The ordered symbol set is in the wrong order for the attached test. The schema below should produce an instance._symbolSet() of
["a","b","c"]. Instead it produces ["c","a","b"]. It can load the XML fragment below, but when it attempts to print it, it raises:
File "content.py", line 631, in sequencedChildren
raise pyxb.UnprocessedElementContentError(self.instance, cfg, symbols, symbol_set)
From what I can tell (content.py:~570) first locates "c" in the DOM and then concludes that "a" and "b" are out of place.
--- Schema excerpt ---
<xs:element name="Test" type="Outer"/>
<xs:complexType name="Outer">
<xs:complexContent>
<xs:extension base="Inner">
<xs:sequence>
<xs:element name="c" type="xs:string" minOccurs="0" maxOccurs="1"/>
</xs:sequence>
</xs:extension>
</xs:complexContent>
</xs:complexType>
<xs:complexType name="Inner"><xs:sequence>
<xs:element name="a" type="xs:string" minOccurs="0"/>
<xs:element name="b" type="xs:string" minOccurs="0"/></xs:sequence>
</xs:complexType>
<?xml version="1.0" encoding="UTF-8"?>
<Test xmlns="http://foo.org/test">
<a>A</a>
<b>B</b>
<c>C</c>
</Test>
Example of issue
Did a bit more peeking and the original dx was incorrect. It appears that the issue can be fixed by removing the "break" statement at line 615 in content.py:
An alternative might be to add a "continue" immediately after the del statement - not entirely clear when len(matches) ends up > 0, but either solution solves the issue on this side.
Capturing the exception and printing its details() produces:
While it may appear to be "fixed" by eliminating the break, that break is positioned correctly to prevent state explosion in non-deterministic automata like this.
In the past, element generation order was affected by the iteration order of Python set objects, which is determined by the address of the members, which is effectively random). PyXB 1.2 normalized the order of elements to match the order in the schema (#181) so there's consistency generating content from "all" model groups and when the same instance is converted to DOM multiple times.
In this case, the schema order is the wrong choice because the extension comes before what was extended. Infrastructure will have to be added so that the order is influenced by extension hierarchy as well as schema position. (Note that the bug does not occur when Inner is moved before Outer in the schema, so the automaton itself is arguably correct, just not manner in which its non-determinism is resolved.)
Yes - further investigation into other regression test failures showed that the issue is in the generation of the state machine, not the interpretation.
We've encountered several situations, however, where we extend a set of optional elements imported from a schema entitled "Core.xsd" and follow it by a mandatory element in a schema called "CodeSystemVersion.xsd". The name causes the mandatory element sorts to the front of the list in the state machine, which, in turn causes a transition to the next state without processing the optional elements. Would be happy to submit a sample of the issue, although it will be a tad more difficult to put into the unit test format you are using.

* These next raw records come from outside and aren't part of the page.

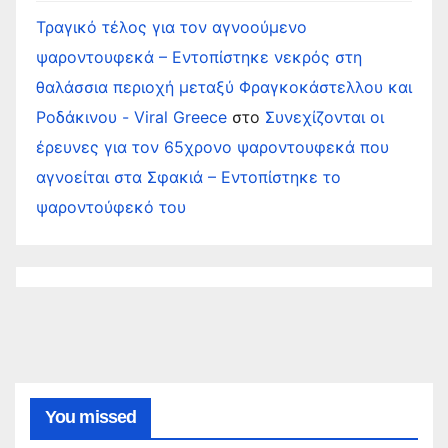
Τραγικό τέλος για τον αγνοούμενο
ψαροντουφεκά – Εντοπίστηκε νεκρός στη
θαλάσσια περιοχή μεταξύ Φραγκοκάστελλου και
Ροδάκινου - Viral Greece
στο
Συνεχίζονται οι
έρευνες για τον 65χρονο ψαροντουφεκά που
αγνοείται στα Σφακιά – Εντοπίστηκε το
ψαροντούφεκό του
You missed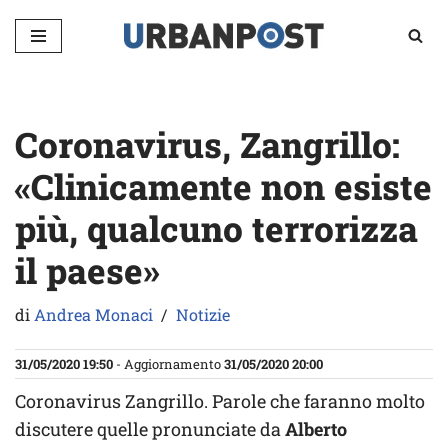
Vai
al
contenuto
Coronavirus, Zangrillo:
«Clinicamente non esiste
più, qualcuno terrorizza
il paese»
di
Andrea Monaci
Notizie
31/05/2020 19:50
- Aggiornamento
31/05/2020 20:00
Coronavirus Zangrillo. Parole che faranno molto
discutere quelle pronunciate da
Alberto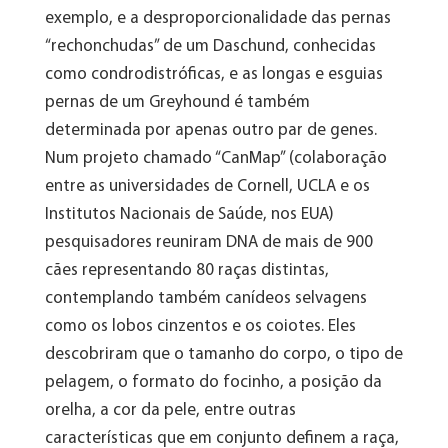
exemplo, e a desproporcionalidade das pernas
“rechonchudas” de um Daschund, conhecidas
como condrodistróficas, e as longas e esguias
pernas de um Greyhound é também
determinada por apenas outro par de genes.
Num projeto chamado “CanMap” (colaboração
entre as universidades de Cornell, UCLA e os
Institutos Nacionais de Saúde, nos EUA)
pesquisadores reuniram DNA de mais de 900
cães representando 80 raças distintas,
contemplando também canídeos selvagens
como os lobos cinzentos e os coiotes. Eles
descobriram que o tamanho do corpo, o tipo de
pelagem, o formato do focinho, a posição da
orelha, a cor da pele, entre outras
características que em conjunto definem a raça,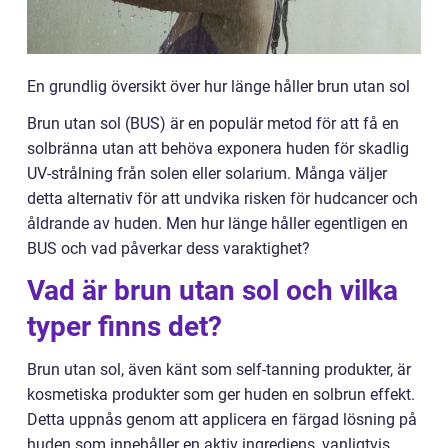
En grundlig översikt över hur länge håller brun utan sol
Brun utan sol (BUS) är en populär metod för att få en
solbränna utan att behöva exponera huden för skadlig
UV-strålning från solen eller solarium. Många väljer
detta alternativ för att undvika risken för hudcancer och
åldrande av huden. Men hur länge håller egentligen en
BUS och vad påverkar dess varaktighet?
Vad är brun utan sol och vilka
typer finns det?
Brun utan sol, även känt som self-tanning produkter, är
kosmetiska produkter som ger huden en solbrun effekt.
Detta uppnås genom att applicera en färgad lösning på
huden som innehåller en aktiv ingrediens, vanligtvis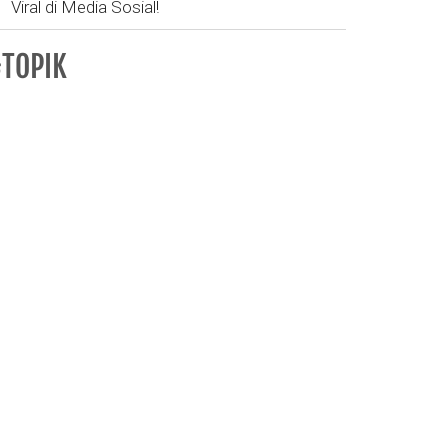
Viral di Media Sosial!
TOPIK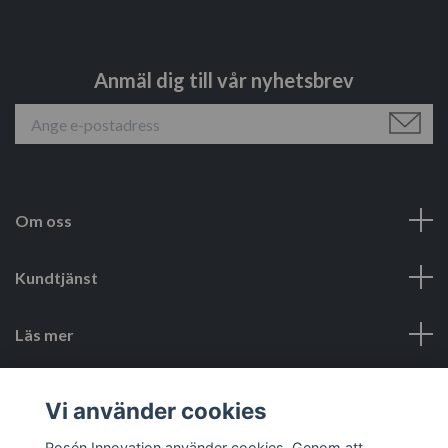
Anmäl dig till vår nyhetsbrev
Om oss
Kundtjänst
Läs mer
Sociala medier
Vi använder cookies
Rosén Innovation använder cookies. Genom att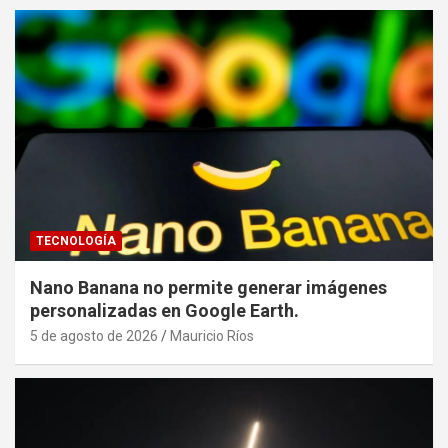
TECNOLOGÍA
Nano Banana no permite generar imágenes
personalizadas en Google Earth.
5 de agosto de 2026
Mauricio Ríos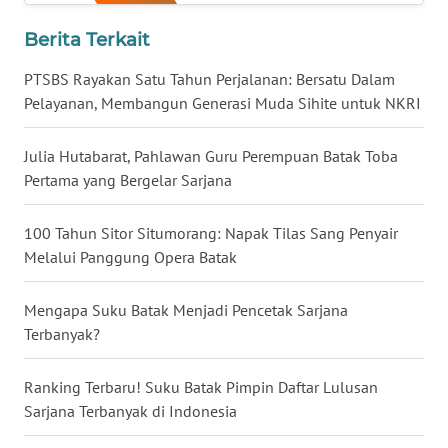
WN
Berita Terkait
KALTIM
PTSBS Rayakan Satu Tahun Perjalanan: Bersatu Dalam
WN
Pelayanan, Membangun Generasi Muda Sihite untuk NKRI
SULSEL
Julia Hutabarat, Pahlawan Guru Perempuan Batak Toba
WN
Pertama yang Bergelar Sarjana
GORONTALO
100 Tahun Sitor Situmorang: Napak Tilas Sang Penyair
WN
Melalui Panggung Opera Batak
SULUT
Mengapa Suku Batak Menjadi Pencetak Sarjana
WN
Terbanyak?
MALUKU
Ranking Terbaru! Suku Batak Pimpin Daftar Lulusan
WN
Sarjana Terbanyak di Indonesia
MALUT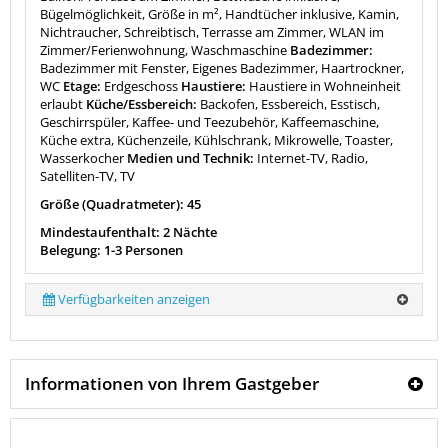
Bügelmöglichkeit, Größe in m², Handtücher inklusive, Kamin,
Nichtraucher, Schreibtisch, Terrasse am Zimmer, WLAN im
Zimmer/Ferienwohnung, Waschmaschine
Badezimmer:
Badezimmer mit Fenster, Eigenes Badezimmer, Haartrockner,
WC
Etage:
Erdgeschoss
Haustiere:
Haustiere in Wohneinheit
erlaubt
Küche/Essbereich:
Backofen, Essbereich, Esstisch,
Geschirrspüler, Kaffee- und Teezubehör, Kaffeemaschine,
Küche extra, Küchenzeile, Kühlschrank, Mikrowelle, Toaster,
Wasserkocher
Medien und Technik:
Internet-TV, Radio,
Satelliten-TV, TV
Größe (Quadratmeter): 45
Mindestaufenthalt: 2 Nächte
Belegung: 1-3 Personen
Verfügbarkeiten anzeigen
Informationen von Ihrem Gastgeber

For the time being, we can pass most of the unit tests by disabling the sort that was introduced in #181. Perhaps the first element of the sort key should be the min cardinality?
I don't think the sort should be based on anything other than the order in the content model; cardinality is not relevant for priority since it's checked against available symbols. When no extension types are used, using declaration order is right for sequence model groups (where it's required to satisfy the content model) and for choice and all model groups (where it eliminates non-determinism in generation per #181).
pyxb.binding.content.ElementUse should be in one-to-one correspondence with element declarations in the schema and hence with complex types, so it can be extended with an ordinal to be used when emitting transitions instead of inferring it from the line/column/schema "address" of the use.
I believe the fix will involve detecting when an extension type is used and assigning the ordinals for its element uses in declaration order but starting from the highest ordinal in the base type, so they are truly an extension of rather than interleaved with the base type elements. This should fix the original problem and, as I understand it, the situation you describe in the previous comment. I'll extend the test case to cover that situation (and thanks for providing it).
Schedule-wise I'm looking at dealing with this next week; hope that's OK. Context switches between PyXB and BSP430 are pretty heavy, so I try to avoid going back and forth too much.
Closed with these commits. Note that this fix may change the format of pickled schema components in archive files; regenerate all bundles and other archives to ensure the new format is used.